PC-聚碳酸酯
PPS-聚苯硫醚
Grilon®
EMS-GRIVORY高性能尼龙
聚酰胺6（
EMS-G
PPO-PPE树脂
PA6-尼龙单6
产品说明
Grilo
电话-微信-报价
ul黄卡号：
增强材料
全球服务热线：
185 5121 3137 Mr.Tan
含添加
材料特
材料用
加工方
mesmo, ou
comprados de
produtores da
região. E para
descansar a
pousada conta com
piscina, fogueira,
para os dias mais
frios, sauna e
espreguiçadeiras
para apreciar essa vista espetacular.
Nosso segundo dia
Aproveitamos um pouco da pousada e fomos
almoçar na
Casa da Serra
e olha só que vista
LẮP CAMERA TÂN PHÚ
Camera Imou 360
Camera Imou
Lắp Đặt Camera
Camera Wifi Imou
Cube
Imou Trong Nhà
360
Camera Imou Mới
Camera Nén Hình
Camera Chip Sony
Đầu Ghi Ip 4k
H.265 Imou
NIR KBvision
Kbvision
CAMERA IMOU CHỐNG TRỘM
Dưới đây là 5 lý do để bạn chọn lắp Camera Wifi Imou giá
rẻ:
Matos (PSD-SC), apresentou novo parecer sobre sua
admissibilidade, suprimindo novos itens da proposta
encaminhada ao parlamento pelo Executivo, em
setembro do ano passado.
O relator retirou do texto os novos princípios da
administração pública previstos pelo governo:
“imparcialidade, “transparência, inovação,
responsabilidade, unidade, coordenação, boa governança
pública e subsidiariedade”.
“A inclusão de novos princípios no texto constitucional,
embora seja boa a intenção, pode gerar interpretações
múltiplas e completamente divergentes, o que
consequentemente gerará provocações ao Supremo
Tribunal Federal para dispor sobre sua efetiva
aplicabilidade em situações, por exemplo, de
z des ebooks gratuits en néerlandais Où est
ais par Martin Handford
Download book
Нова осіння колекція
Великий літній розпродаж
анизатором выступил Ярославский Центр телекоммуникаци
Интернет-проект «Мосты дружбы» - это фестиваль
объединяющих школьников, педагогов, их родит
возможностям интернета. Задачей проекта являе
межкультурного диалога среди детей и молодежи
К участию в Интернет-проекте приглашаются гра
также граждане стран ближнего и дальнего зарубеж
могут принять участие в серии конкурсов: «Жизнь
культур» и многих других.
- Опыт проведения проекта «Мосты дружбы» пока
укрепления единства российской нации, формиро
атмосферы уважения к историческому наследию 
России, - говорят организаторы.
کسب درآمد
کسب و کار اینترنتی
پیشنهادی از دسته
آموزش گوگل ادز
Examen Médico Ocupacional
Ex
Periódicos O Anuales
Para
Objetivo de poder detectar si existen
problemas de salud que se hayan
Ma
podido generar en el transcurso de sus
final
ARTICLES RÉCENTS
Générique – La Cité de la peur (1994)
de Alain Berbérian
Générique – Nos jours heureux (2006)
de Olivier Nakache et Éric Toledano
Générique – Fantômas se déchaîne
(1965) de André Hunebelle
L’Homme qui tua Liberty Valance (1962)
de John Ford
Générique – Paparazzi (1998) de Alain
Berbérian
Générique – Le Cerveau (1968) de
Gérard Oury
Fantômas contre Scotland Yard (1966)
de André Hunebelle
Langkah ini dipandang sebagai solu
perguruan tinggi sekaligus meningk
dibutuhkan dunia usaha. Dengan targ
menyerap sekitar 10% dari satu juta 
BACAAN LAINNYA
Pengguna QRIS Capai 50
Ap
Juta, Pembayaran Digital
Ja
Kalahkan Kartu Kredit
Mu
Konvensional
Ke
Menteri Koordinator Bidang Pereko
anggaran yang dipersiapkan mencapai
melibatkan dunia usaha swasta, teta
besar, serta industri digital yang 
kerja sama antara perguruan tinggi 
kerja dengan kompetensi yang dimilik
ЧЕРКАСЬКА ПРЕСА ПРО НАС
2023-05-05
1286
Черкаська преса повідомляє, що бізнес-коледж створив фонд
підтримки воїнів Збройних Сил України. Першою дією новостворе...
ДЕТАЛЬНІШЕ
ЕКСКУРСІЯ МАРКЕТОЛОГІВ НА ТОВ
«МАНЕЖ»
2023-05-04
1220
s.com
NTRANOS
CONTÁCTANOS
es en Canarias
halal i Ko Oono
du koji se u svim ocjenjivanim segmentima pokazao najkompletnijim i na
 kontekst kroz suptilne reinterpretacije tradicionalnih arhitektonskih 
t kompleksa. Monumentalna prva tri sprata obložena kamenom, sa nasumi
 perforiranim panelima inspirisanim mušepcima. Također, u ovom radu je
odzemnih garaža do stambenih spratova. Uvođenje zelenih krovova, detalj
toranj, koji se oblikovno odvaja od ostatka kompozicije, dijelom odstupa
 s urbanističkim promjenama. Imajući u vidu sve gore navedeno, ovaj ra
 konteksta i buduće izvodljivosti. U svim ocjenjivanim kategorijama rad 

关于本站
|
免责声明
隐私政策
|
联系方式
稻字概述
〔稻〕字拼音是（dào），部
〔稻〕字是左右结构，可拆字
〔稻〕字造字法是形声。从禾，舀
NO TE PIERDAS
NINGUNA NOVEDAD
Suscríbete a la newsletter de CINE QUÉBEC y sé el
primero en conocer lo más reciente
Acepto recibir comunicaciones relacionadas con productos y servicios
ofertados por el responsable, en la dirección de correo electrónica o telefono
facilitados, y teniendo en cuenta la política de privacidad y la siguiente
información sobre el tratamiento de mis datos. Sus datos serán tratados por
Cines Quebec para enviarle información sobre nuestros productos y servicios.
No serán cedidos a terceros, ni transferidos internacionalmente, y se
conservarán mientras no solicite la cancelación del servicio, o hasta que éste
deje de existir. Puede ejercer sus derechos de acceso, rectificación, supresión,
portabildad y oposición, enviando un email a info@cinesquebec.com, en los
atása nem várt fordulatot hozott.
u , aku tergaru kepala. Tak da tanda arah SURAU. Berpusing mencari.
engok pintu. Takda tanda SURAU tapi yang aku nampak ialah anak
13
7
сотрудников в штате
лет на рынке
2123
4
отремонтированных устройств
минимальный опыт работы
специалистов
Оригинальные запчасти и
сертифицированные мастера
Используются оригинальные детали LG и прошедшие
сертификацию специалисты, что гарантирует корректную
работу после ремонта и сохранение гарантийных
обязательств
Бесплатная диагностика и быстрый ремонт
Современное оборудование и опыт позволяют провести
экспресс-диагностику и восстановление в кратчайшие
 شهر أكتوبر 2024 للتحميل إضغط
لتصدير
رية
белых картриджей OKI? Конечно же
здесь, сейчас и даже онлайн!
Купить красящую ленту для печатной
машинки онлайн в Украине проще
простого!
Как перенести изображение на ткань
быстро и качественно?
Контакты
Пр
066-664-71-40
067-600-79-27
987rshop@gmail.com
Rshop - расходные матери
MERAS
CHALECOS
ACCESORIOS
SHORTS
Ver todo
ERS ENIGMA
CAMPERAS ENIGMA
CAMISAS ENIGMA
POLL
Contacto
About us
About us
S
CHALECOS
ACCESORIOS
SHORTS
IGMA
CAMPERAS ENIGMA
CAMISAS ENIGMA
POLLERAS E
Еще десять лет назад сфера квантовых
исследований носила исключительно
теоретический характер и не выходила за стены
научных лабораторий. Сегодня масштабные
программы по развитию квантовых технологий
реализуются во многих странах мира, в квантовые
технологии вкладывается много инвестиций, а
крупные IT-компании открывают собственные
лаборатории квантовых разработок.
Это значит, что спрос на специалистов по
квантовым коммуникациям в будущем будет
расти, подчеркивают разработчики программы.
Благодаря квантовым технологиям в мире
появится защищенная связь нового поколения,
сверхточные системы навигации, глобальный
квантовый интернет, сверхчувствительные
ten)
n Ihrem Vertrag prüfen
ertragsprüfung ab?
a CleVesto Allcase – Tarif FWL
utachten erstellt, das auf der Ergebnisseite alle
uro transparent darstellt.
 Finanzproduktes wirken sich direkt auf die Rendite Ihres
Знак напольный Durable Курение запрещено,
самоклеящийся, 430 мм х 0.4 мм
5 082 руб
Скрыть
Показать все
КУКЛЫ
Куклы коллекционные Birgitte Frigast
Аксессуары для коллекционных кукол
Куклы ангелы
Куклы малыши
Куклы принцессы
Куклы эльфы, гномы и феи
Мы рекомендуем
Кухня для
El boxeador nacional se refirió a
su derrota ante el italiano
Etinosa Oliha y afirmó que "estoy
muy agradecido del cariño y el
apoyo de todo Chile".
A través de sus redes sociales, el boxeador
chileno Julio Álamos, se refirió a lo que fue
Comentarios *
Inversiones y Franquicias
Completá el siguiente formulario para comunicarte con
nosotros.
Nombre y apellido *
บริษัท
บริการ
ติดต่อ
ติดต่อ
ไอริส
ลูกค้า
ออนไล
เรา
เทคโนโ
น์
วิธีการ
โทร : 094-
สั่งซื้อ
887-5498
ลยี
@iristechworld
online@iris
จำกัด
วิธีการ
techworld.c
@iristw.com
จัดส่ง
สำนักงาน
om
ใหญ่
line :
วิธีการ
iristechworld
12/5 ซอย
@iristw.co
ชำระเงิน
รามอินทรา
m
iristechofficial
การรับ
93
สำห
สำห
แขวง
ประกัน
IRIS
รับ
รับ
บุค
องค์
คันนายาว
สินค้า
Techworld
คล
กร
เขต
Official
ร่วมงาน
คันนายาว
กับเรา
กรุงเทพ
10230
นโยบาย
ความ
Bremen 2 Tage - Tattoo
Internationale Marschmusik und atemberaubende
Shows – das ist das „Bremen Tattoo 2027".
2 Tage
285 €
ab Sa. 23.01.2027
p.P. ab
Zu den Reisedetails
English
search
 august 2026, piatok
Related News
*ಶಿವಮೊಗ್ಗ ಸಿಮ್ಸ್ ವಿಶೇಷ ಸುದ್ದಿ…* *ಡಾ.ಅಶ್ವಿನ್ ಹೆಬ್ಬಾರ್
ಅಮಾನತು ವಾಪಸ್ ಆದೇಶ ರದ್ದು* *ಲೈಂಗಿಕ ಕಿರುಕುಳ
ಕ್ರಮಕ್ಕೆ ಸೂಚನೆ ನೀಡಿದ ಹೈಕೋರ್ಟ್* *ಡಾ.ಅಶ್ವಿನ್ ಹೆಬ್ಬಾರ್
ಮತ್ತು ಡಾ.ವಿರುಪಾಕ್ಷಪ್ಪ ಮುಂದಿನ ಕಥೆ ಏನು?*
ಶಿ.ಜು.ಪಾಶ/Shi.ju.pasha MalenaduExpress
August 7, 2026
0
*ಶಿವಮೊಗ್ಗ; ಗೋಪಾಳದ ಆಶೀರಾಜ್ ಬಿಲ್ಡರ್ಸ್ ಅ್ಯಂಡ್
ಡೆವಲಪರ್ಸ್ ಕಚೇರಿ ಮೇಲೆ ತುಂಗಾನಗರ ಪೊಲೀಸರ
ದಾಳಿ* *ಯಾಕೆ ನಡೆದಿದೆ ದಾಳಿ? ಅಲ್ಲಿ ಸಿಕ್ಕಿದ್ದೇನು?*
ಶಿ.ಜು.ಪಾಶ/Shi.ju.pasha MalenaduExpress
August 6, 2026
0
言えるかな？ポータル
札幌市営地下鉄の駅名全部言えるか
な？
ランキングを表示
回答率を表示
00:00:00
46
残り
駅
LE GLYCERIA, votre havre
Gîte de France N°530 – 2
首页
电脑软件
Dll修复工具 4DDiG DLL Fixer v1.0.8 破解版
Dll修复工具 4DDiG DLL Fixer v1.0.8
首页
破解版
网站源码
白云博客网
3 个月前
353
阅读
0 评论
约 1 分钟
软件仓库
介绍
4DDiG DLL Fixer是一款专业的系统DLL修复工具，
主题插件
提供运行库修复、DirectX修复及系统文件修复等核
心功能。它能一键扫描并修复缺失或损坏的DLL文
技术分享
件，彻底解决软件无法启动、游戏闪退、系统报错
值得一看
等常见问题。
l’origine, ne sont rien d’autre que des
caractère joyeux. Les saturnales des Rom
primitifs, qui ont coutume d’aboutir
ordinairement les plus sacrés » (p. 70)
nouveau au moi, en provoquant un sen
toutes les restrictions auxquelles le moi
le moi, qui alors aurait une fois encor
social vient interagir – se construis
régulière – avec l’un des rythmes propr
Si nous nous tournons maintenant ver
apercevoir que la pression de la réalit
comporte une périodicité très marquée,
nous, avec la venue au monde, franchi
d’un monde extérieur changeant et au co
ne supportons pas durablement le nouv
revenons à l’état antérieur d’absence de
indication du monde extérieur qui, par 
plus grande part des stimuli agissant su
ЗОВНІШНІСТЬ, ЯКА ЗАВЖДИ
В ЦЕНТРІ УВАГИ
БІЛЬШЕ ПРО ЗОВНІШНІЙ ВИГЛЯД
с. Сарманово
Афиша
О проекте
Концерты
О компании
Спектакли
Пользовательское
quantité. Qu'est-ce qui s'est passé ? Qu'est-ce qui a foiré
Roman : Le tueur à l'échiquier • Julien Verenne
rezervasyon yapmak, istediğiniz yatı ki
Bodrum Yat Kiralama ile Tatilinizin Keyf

####################

Problem to work on.
Rewrite the material from its first line up to and including the line with "frios, sauna e", changing "piscina" to "jacuzzi" and leaving everything else as it is.

Answer box.
PC-聚碳酸酯
PPS-聚苯硫醚
Grilon®
EMS-GRIVORY高性能尼龙
聚酰胺6（
EMS-G
PPO-PPE树脂
PA6-尼龙单6
产品说明
Grilo
电话-微信-报价
ul黄卡号：
增强材料
全球服务热线：
185 5121 3137 Mr.Tan
含添加
材料特
材料用
加工方
mesmo, ou
comprados de
produtores da
região. E para
descansar a
pousada conta com
jacuzzi, fogueira,
para os dias mais
frios, sauna e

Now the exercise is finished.